All throughout my childhood, my parents would tell me these incredible stories about Vietnam. After dinner, while sitting on the couch they told me about growing up with papaya trees in the backyard and catching frogs late at night. And driving in the car, they told me about being in bed in the middle of the night and hearing bombs go off, and how they had to flee their homes, and how they barely escaped the country by boat. I thought of them like superheroes—strong and adventurous.
When I finished grade 10, my family and I flew all the way to Vietnam that summer. That first night we arrived, driving through the streets and passing the markets and little homes, all of my parents’ stories came to life. And walking through the streets, I thought about how it was so cool that I was really there.

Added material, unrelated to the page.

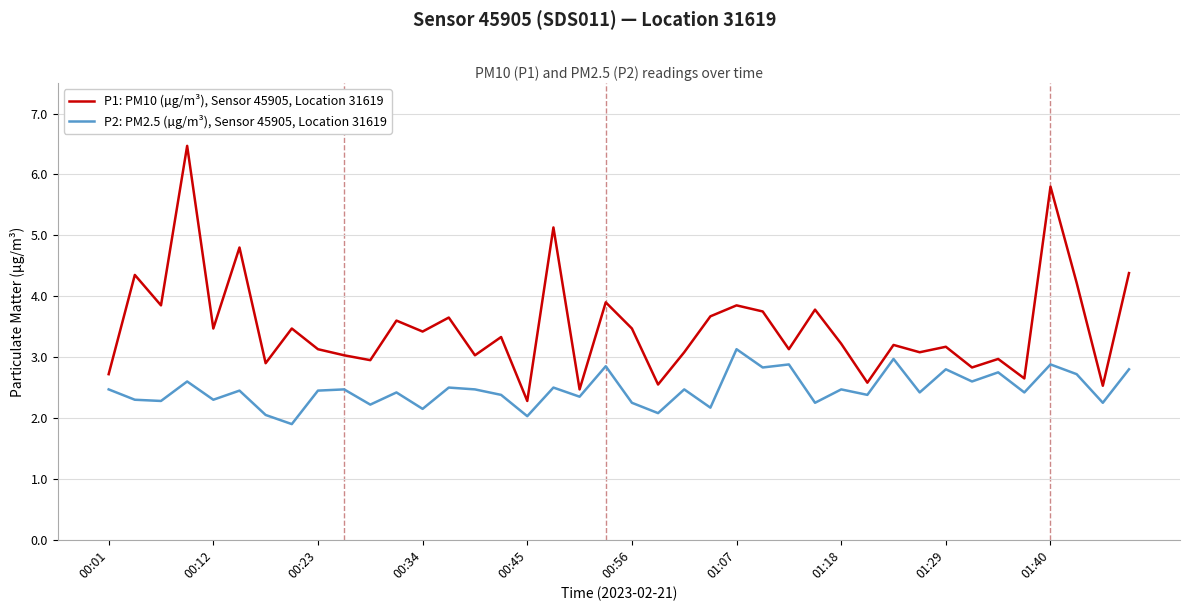

What is the highest value of the P2: PM2.5 (µg/m³), Sensor 45905, Location 31619 series?

3.1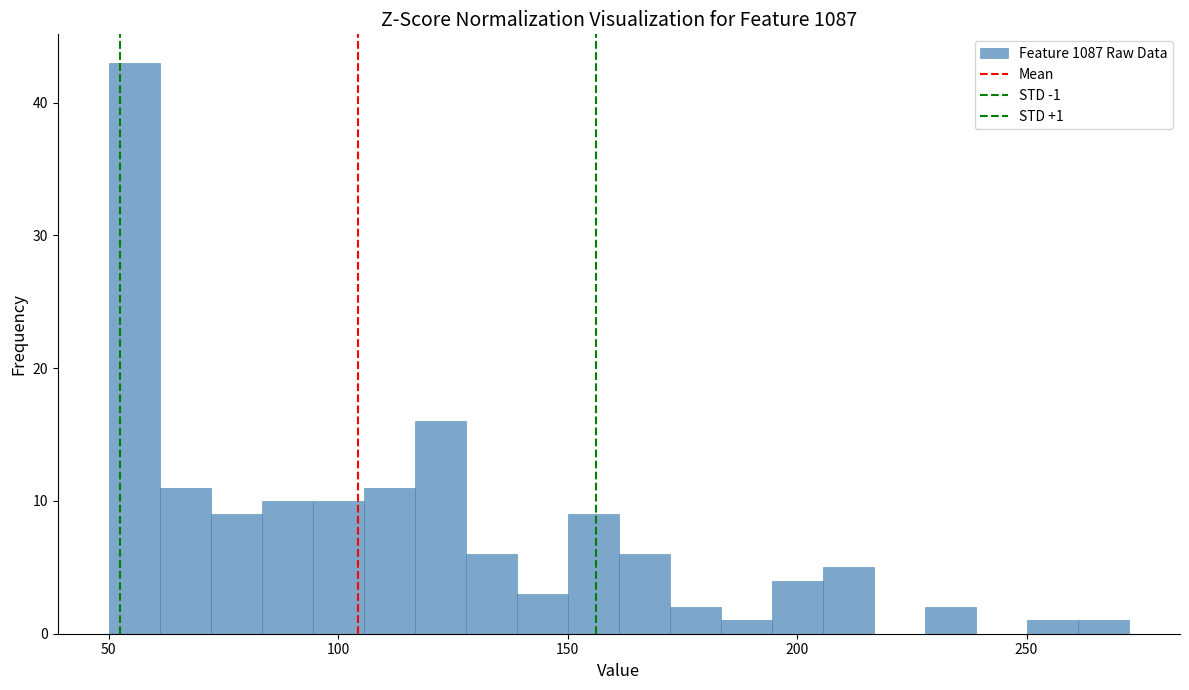

Around what value on the x-axis is the tallest bar? Give the approximate position of its centre, as read against the axis.

55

In my last week of high school, I was helping out my parents at work. That day my whole family was at the store, and I was working the cash register. I heard my mom on the phone and I slowly realized that the call was about me. All of a sudden, she hands me the phone. I started going through my mind wondering what it could be about. I wasn’t sure if the call was good or bad. When I answered the phone I found out that I would be the class valedictorian. And so I explained what just happened to my parents. They told me: “Kathy, we are so proud of you, and you are Vietnamese. You are making history and you are bringing honour to all of the Vietnamese people.”
And I thought what they said was cute.
But the more I reflected on it, I thought about how my parents had left their home country and everything they had all for better life for themselves and for me. And that next year I’d be going to university. Standing there in our little store, with my whole family around me, I felt like we had made it.